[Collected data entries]
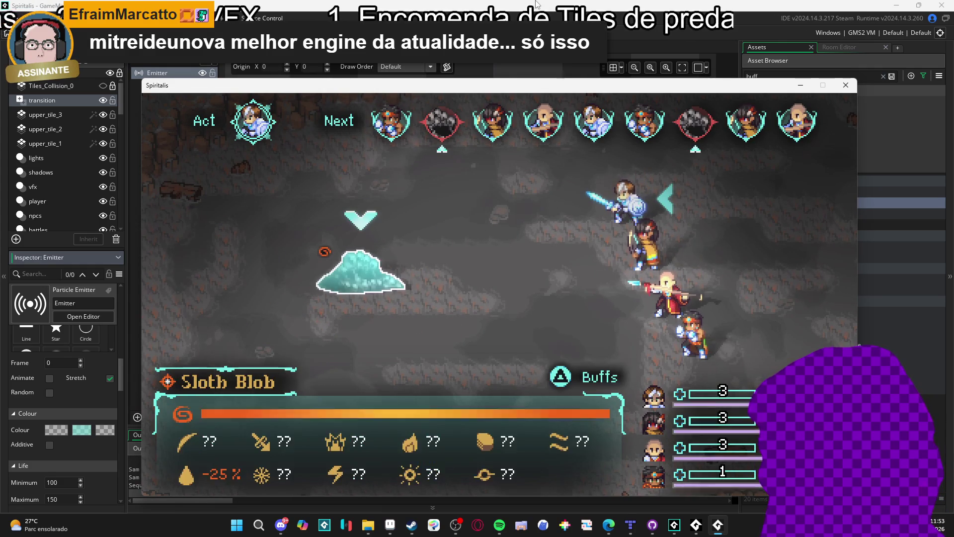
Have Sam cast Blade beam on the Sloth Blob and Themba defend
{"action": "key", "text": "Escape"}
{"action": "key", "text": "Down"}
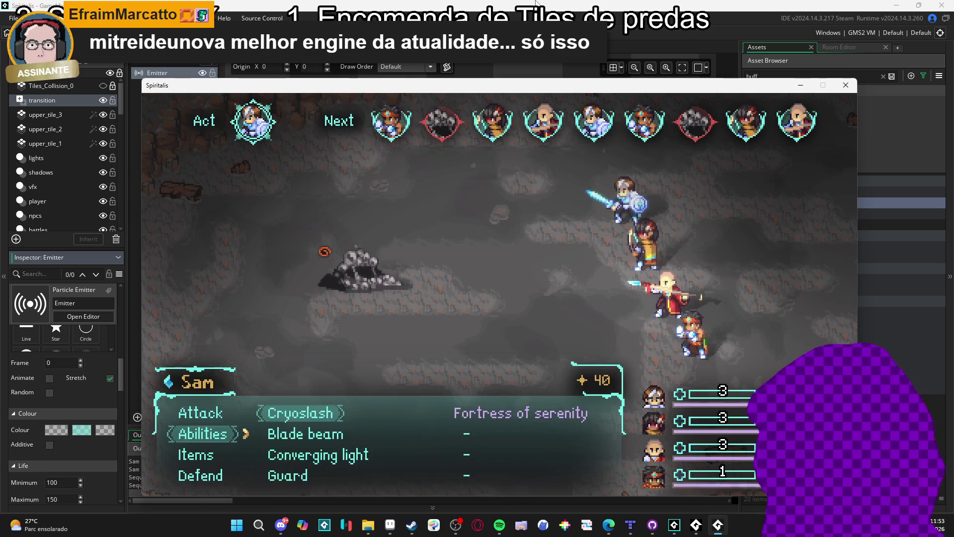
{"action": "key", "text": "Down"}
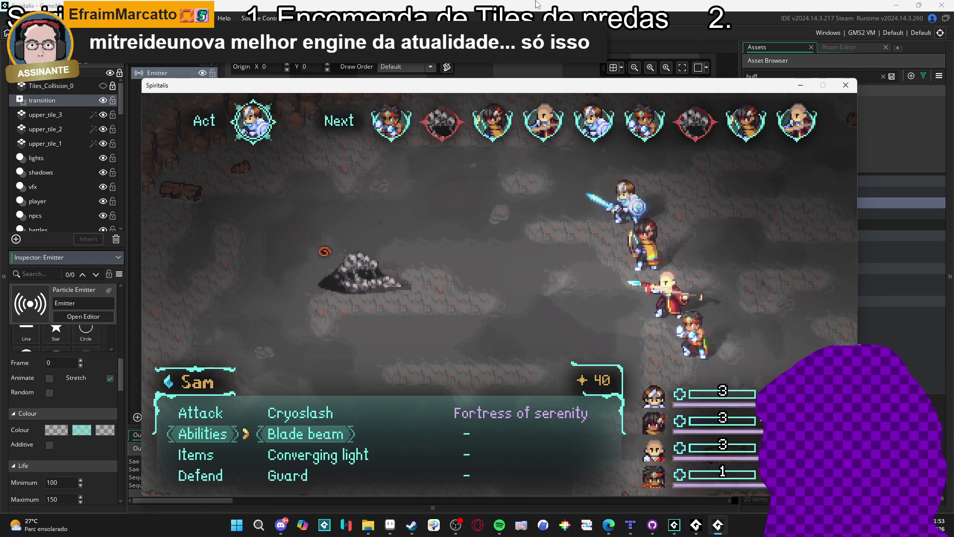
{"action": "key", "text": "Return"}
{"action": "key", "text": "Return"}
...
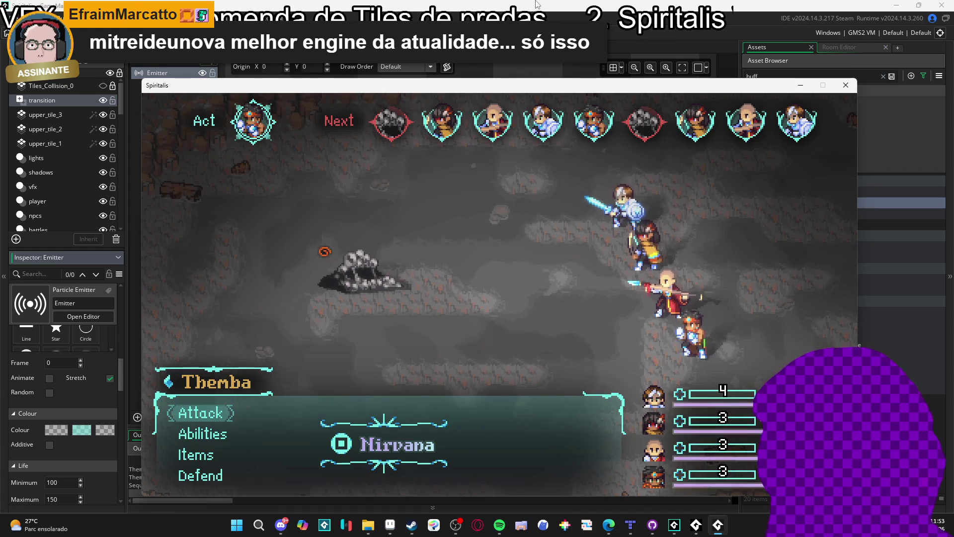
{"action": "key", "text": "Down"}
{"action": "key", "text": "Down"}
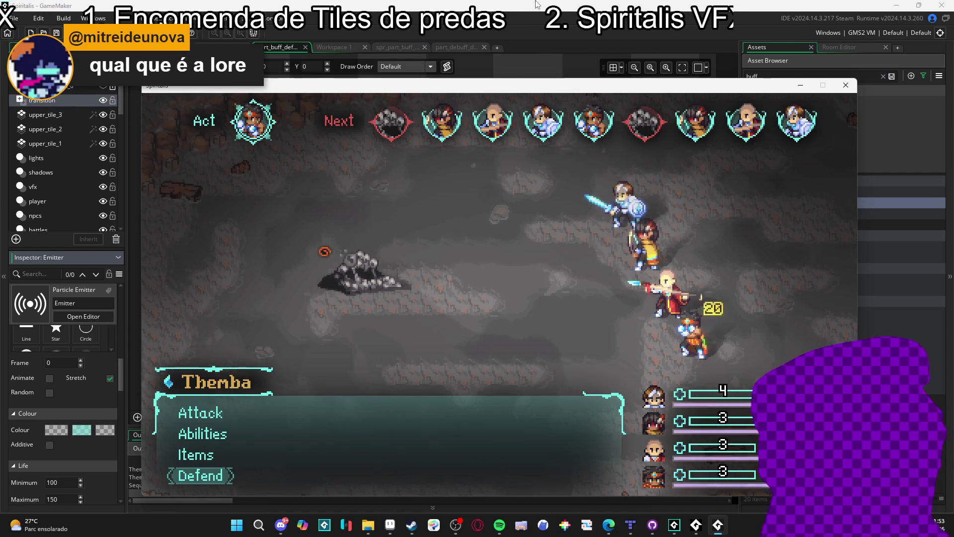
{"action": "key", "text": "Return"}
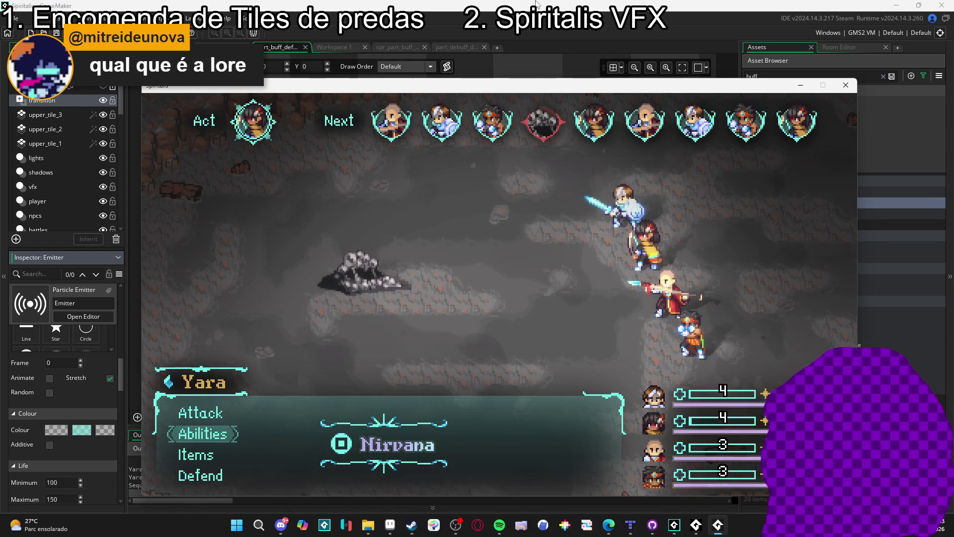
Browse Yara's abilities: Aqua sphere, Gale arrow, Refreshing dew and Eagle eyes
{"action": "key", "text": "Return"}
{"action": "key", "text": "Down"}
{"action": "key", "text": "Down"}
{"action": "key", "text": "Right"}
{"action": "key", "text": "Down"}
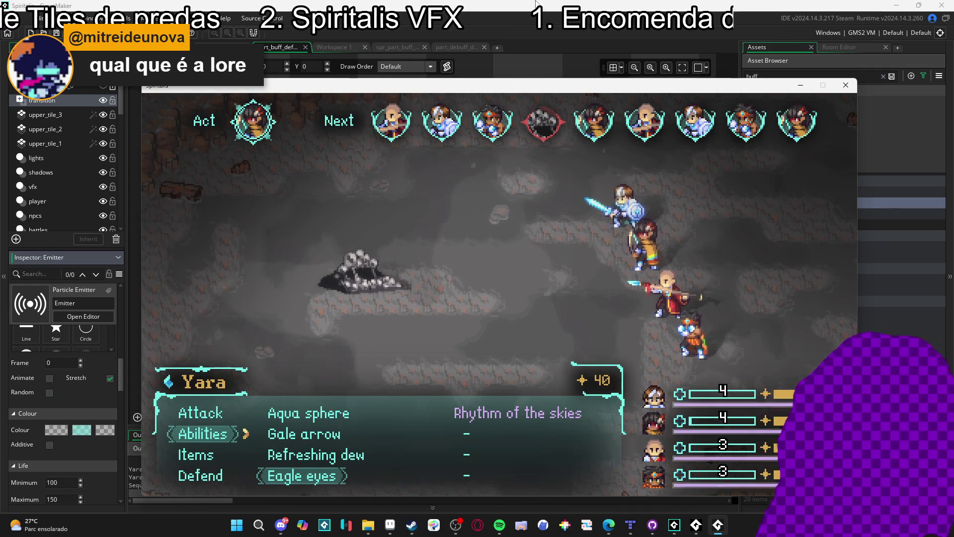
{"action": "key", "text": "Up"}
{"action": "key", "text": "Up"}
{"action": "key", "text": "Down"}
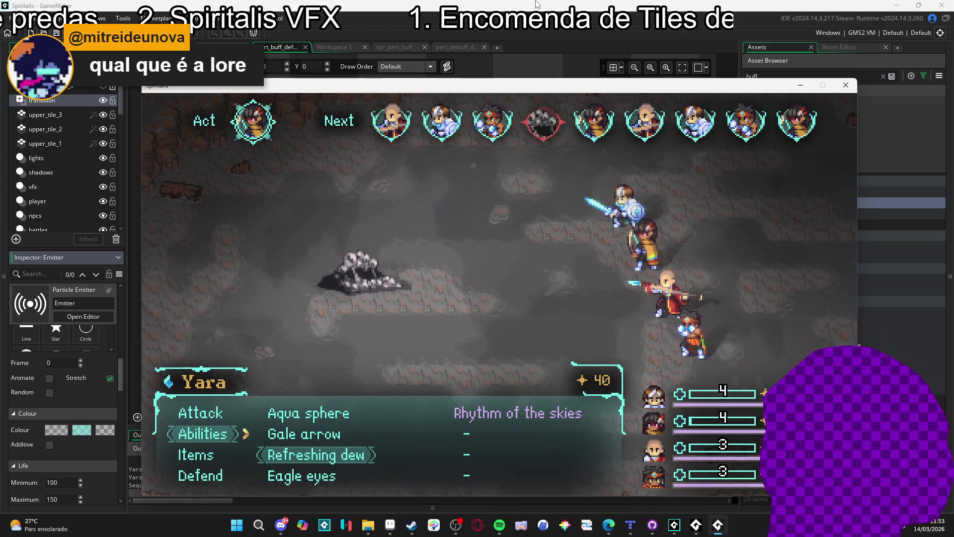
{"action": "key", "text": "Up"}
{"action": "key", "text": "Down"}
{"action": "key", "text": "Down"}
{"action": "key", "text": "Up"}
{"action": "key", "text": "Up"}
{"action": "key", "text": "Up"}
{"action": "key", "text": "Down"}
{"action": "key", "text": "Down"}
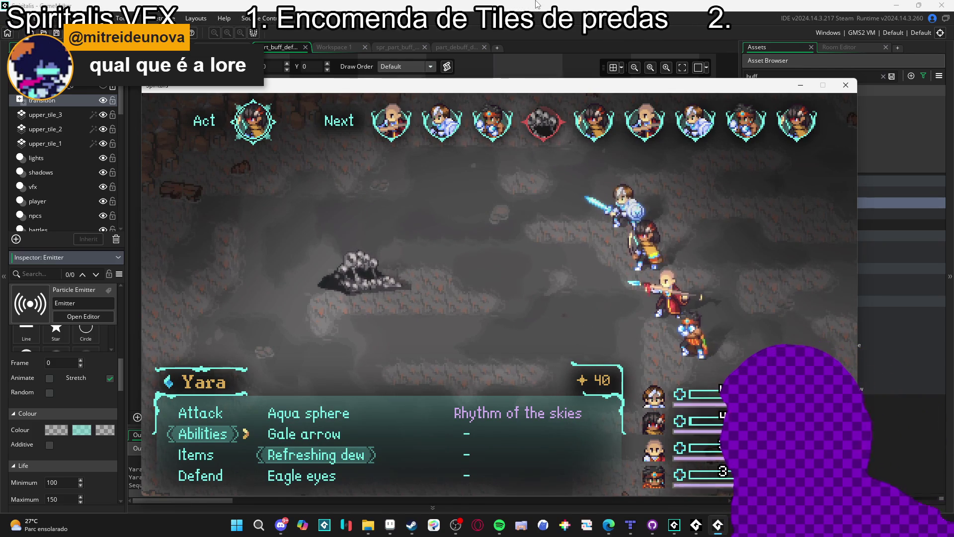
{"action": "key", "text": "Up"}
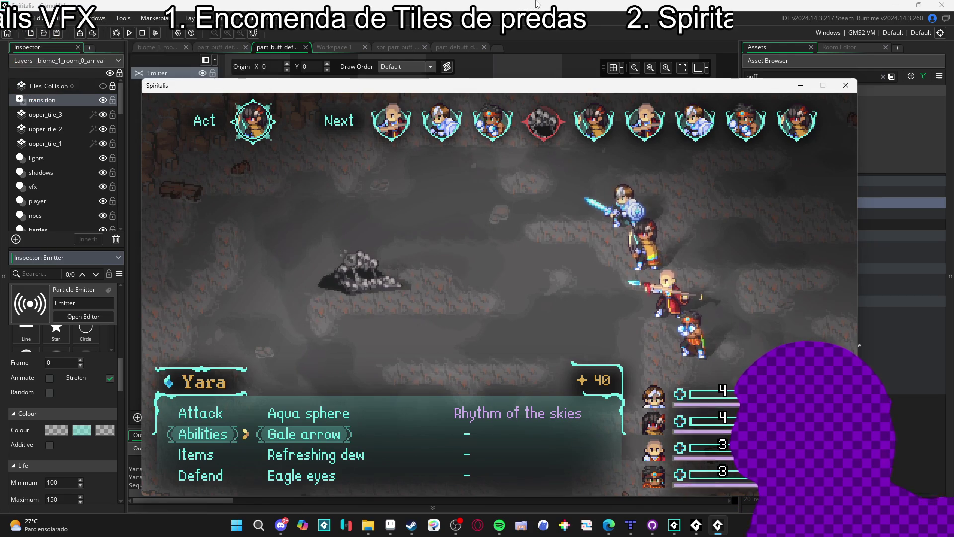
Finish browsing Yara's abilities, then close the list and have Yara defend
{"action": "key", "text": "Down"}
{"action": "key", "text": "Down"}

Exercise prompt: Whenever a line above contains "defend", copy that line.

Problem solution:
Have Sam cast Blade beam on the Sloth Blob and Themba defend
Finish browsing Yara's abilities, then close the list and have Yara defend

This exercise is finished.